3 candidates join race for 11th Circuit Solicitor
LEXINGTON COUNTY, SC (WIS) - The race is heating up to replace a troubled Midlands prosecutor.
Solicitor Donnie Myers is accused of driving drunk when he crashed his car a month ago. He's charged with DUI, and he now says he will not run for reelection. So far three candidates have filed to replace him.
All three have some similarities, but there are differences too. All acknowledged that the 11th Circuit Solicitor's Office, which prosecutes cases in Lexington, Saluda, Edgefield, and McCormick counties, will benefit from new leadership.
First, there's long-time prosecutor Rick Hubbard.
"I know that job demands experience, and I'm the one guy who has it both as a prosecutor who's tried the most complicated cases a prosecutor could face, but also, I've managed that office. I've managed it for quite a while," Hubbard said.
Hubbard has recently worked with the Attorney General's Office. He's worked with Myers, too, and says he has nothing but respect for the outgoing solicitor's record in the courtroom.
"The issues outside of the office are strictly for him to handle, and I have confidence he will," Hubbard said.
Hubbard said he's the only candidate who's tried a death penalty case and said he'll work to decrease the delay in bringing cases to court.
"A leader is someone who can go in and prioritize those resources, and that's what I've done," he explained.
Next, there's Larry Wedekind, a veteran with decades of courtroom experience here and abroad.
"I thought it was time to restore honor, dignity, and respect to the Solicitor's Office," Wedekind said.
Wedekind said he planned to run, even before Myers decided to call it quits after this final term.
"Because I just felt the office was going to be compromised on the particularity of DUI cases," Wedekind said. "I just don't know how any assistant solicitor or Donnie himself could walk in front of a jury when there was a victim of a DUI death or even your first or second offenses."
He said he'd attack the circuit's big caseload and the delay in getting some cases to trial.
"One of the things I'd like to do is lobby to get from the legislature funding for more prosecutors," Wedekind said.

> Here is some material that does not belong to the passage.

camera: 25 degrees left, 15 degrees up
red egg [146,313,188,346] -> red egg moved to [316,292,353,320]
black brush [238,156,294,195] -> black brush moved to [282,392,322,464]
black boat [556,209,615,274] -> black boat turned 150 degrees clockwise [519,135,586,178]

Finally, there's Candice Lively.
"That's exactly what I want to do is bring a breath of fresh air to Lexington County and to all of the counties that I would represent -- Edgefield, McCormick, and Saluda," Lively said.

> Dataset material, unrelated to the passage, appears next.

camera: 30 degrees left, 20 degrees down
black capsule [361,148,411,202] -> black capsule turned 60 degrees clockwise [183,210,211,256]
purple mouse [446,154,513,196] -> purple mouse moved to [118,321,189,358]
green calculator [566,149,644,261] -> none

Lively works at the Children's Law Center at USC and has courtroom experience in Horry County.
"These cases take too long," she said. "They have to get into the court system. These children need to be able to move on. It shouldn't take two or three years for their cases to be tried."
She said she'd bring a more personal, hands-on approach to the 11th Circuit.
"People feel like lawyers don't care. We don't call people back. We don't involve them in what's going on," Lively said. "That's the same thing for trial lawyers and solicitors. You have to talk to people. You have to be open, and you've got to let them be part of the process."
All three candidates say they support the death penalty.
Filing for this position closes at noon March 31.